Il est en train de se passer quelque chose
Y a pas à dire, il est en train de se passer des choses étranges avec ce club… le genre de choses qu’on n’a pas vues depuis très longtemps.
Quelles sortes de choses, au juste ? Eh bien, par où commencer ? Des gars qui sortent de nulle part pour enfiler la cape du héros. Des acrobaties du gardien. Des bonds favorables de la rondelle… Voilà un peu ce que l’on voyait jadis, et assez souvent, dans un autre bâtiment situé pas trop loin de celui-ci, mais plus à l’ouest, avenue Atwater.
Ceux qui ont connu les beaux jours du Forum vous le diront : la victoire de 3-2 du Canadien en prolongation, vendredi soir au Centre Bell, avait des allures de match du bon vieux temps.
Dans le temps où les Bruins avaient trop de joueurs sur la glace, dans le temps où un but a été refusé à Alain Côté, dans le temps où Claude Lemieux surprenait Mike Liut avec un bâton qui n’était même pas le sien.
La cape du héros ? Cette fois, c’est Josh Anderson qui l’a portée. Le même Josh Anderson qui avait un seul but en 24 matchs, mais qui en a réussi deux en ce vendredi soir contre Vegas, et dans des circonstances dignes de l’époque des Fantômes du Forum ; le premier sur une sortie bousillée de Marc-André Fleury, le deuxième sur un lobe en apparence inoffensif, qu’il a capté de la lame de son bâton tel un aigle capte sa proie. La passe poétique de Byron a fait le reste.
Les acrobaties ? Carey Price a passé sa soirée à en faire, et à l’heure qu’il est, on peut présumer que ce pauvre Alex Tuch n’a pas dû passer une bonne nuit, parce qu’il a dû revoir et revoir dans sa tête le vol que Price lui a fait en pleine face en étirant la jambière. Si Tuch marque sur ce jeu, c’est fort probablement 2-1 Golden Knights dans la série.
Mais ce n’est pas arrivé, et c’est plutôt le Canadien qui est en avance 2-1. C’est bien pour dire.
Les bonds favorables ? On vous ramène aux deux buts d’Anderson… C’est le genre de petits détails qui peuvent épuiser l’adversaire, qui commence à croire qu’il doit se battre contre… des fantômes, justement. « Lors de la prolongation, on a senti combien ils étaient fatigués », a d’ailleurs fait remarquer Anderson.

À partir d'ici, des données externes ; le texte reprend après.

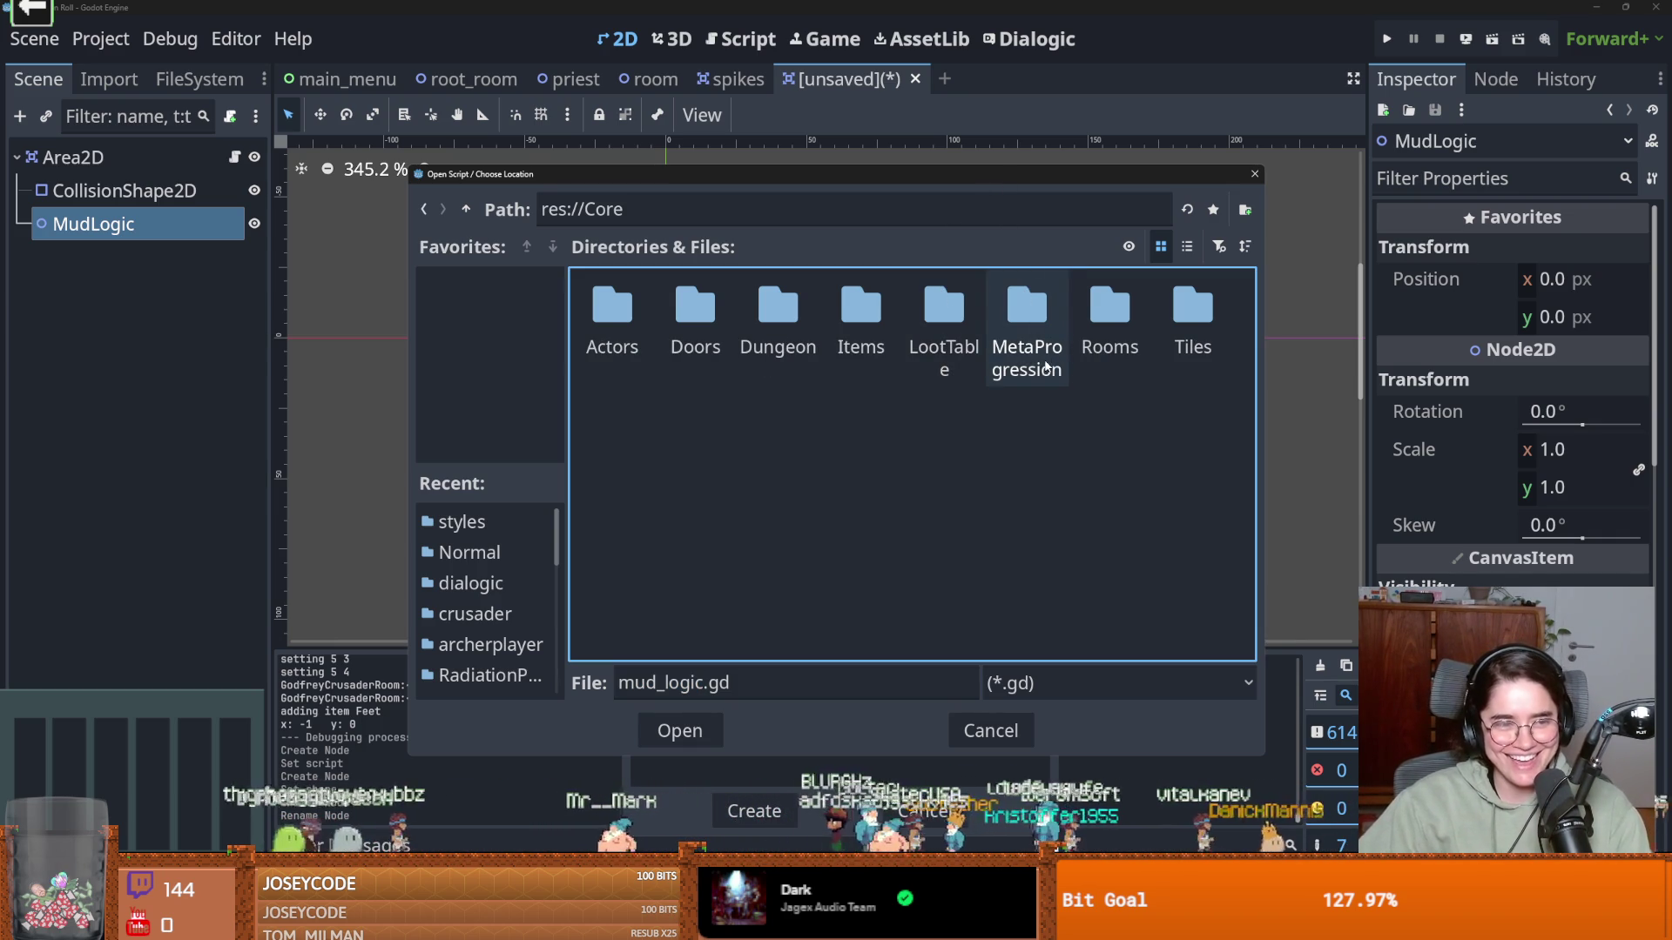
pyautogui.doubleClick(1192, 313)
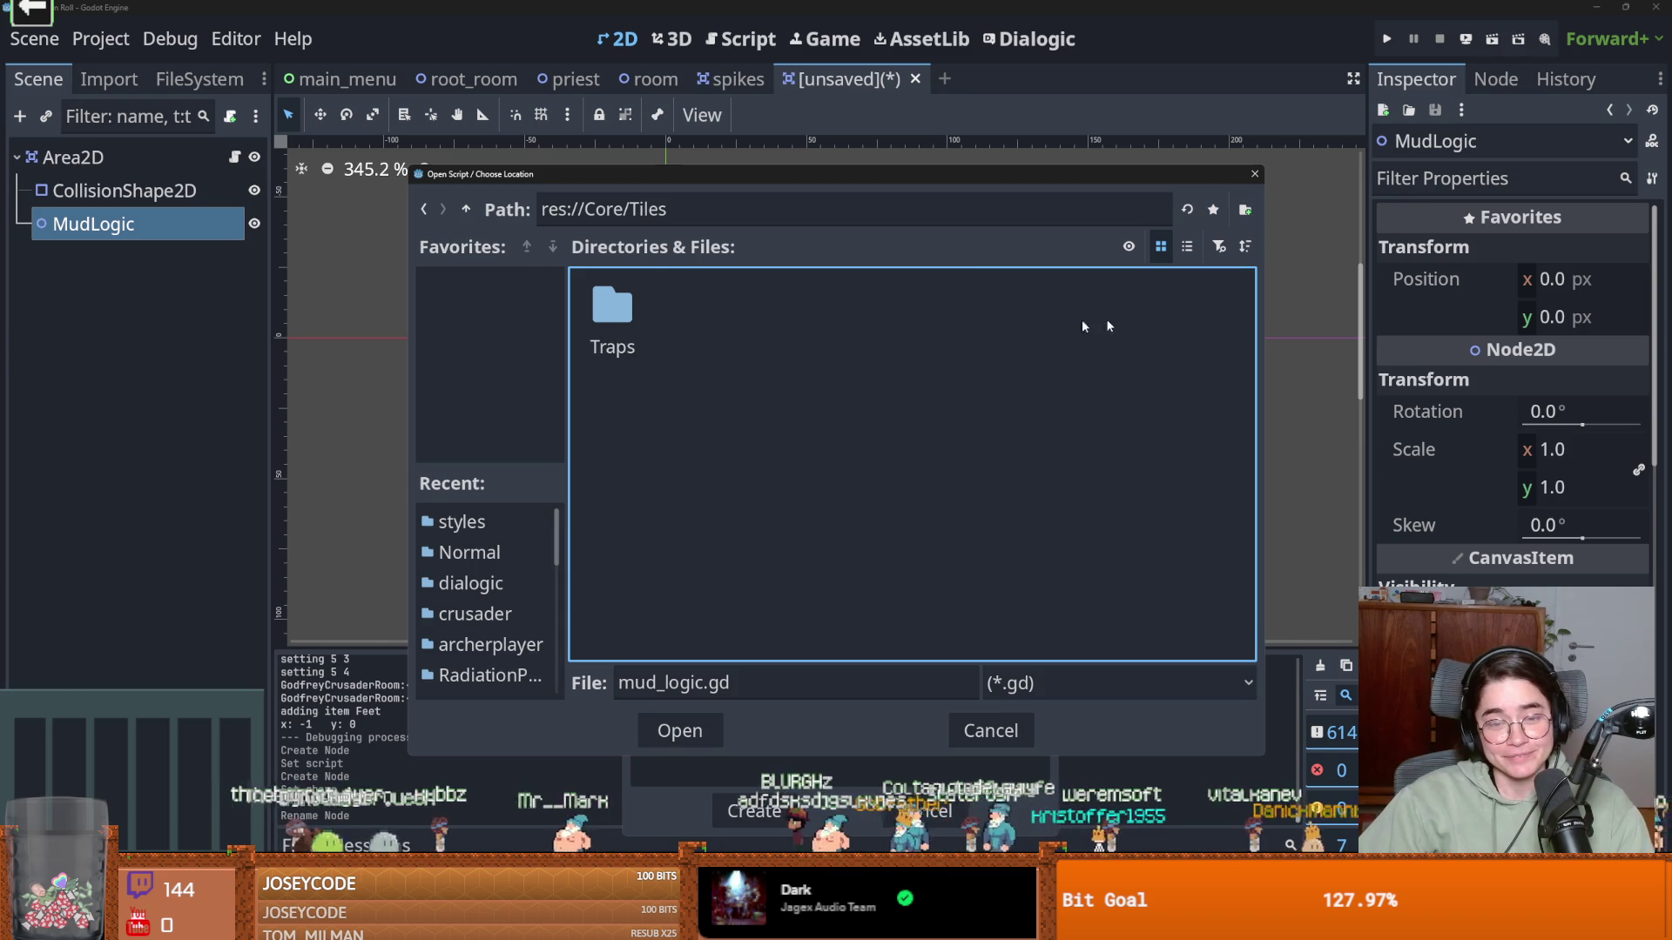
pyautogui.doubleClick(614, 309)
pyautogui.click(1244, 210)
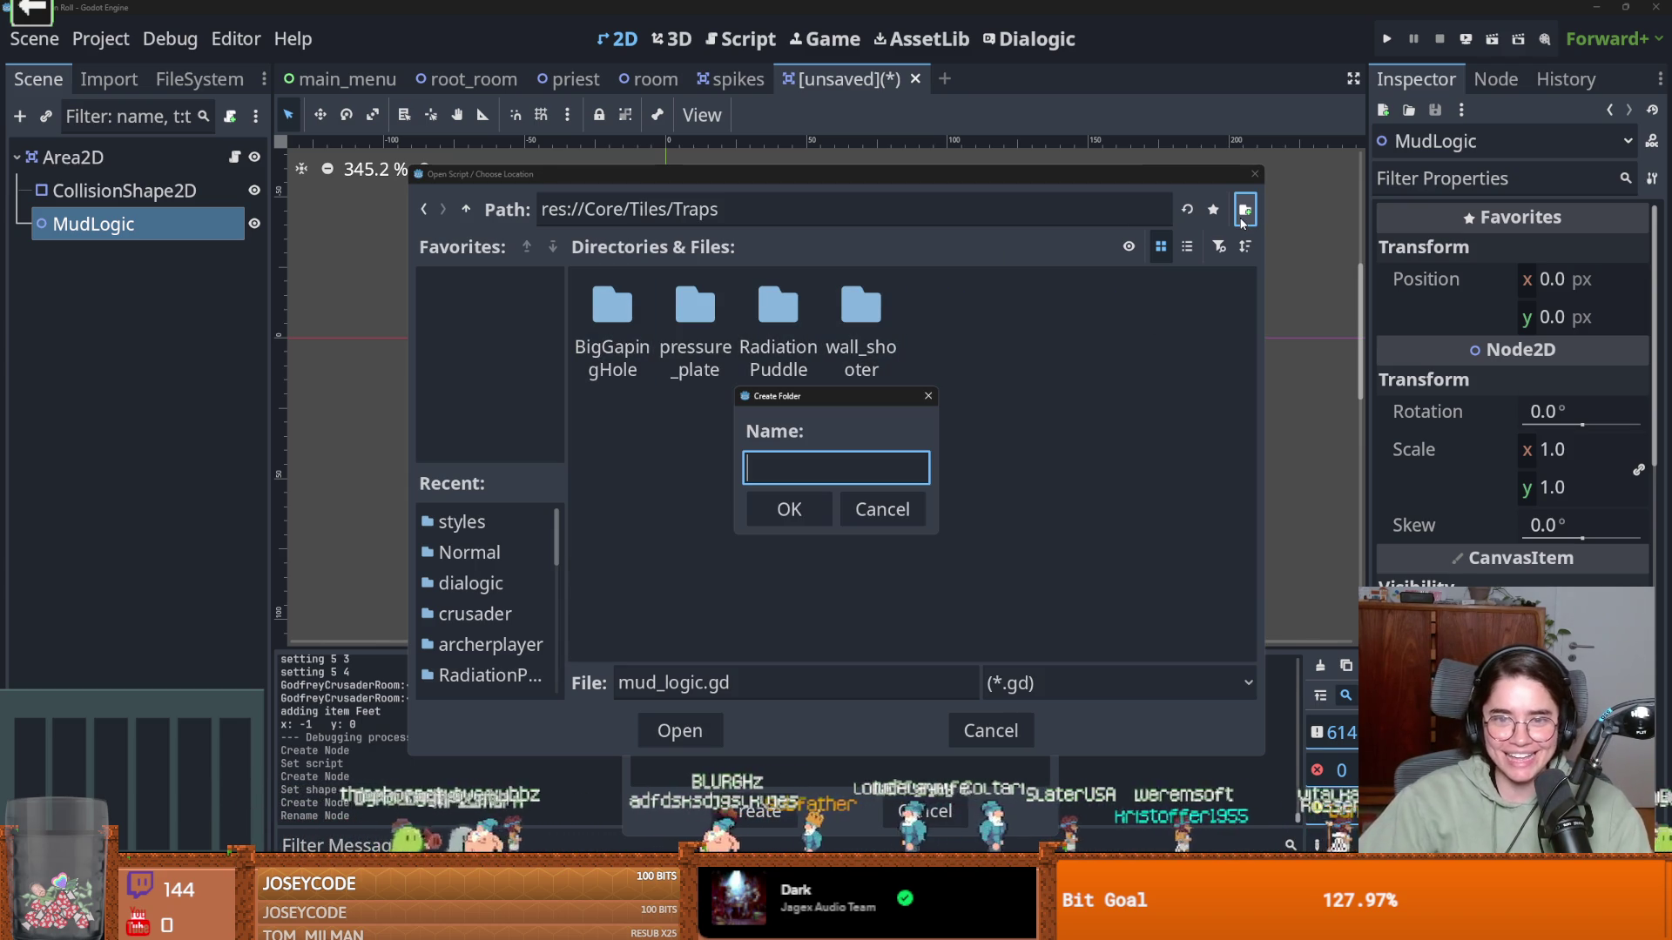
pyautogui.write('mud')
pyautogui.press('Return')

Cette journée folle avait commencé de très mauvaise façon, avec l’entraîneur Dominique Ducharme forcé à une retraite préventive en raison de ce qui allait s’avérer un test positif à la COVID-19. Ducharme a tout de même pu s’adresser aux troupes avant et après le match par Zoom, et le nouvel entraîneur (lui-même intérimaire !) Luke Richardson a expliqué que Ducharme avait tout de même pu aider à diriger le club à distance.
Phillip Danault a très bien résumé tout ça.
« Cette journée a été à l’image de notre saison… le vent dans la face. Mais on trouve une façon de gagner. Ç’a été une grosse victoire. Et ç’a été à l’image de l’année au complet. Mon équipe, je la trouve spéciale. »
— Phillip Danault
Tout cela est très spécial, en effet.
Qui aurait pu prévoir un pareil scénario ? Il n’y a pas si longtemps, avec un retard de 1-3 dans la série face aux Leafs, on conjecturait sur l’identité du prochain coach et sur la journée de congédiement de Marc Bergevin. Si jamais Patrick Roy a pris la 20 à bord de sa voiture, il a probablement dû virer de bord une fois rendu au Madrid.
Ce n’est pas terminé, bien évidemment, et les Chevaliers dorés peuvent toujours s’en remettre. Mais des fois, il est bien difficile de vaincre un club dont la destinée semble tracée d’avance.
Le Canadien a eu ce genre de club en 1986 et en 1993. Force est d’admettre que le club de 2021 commence à ressembler à ça également.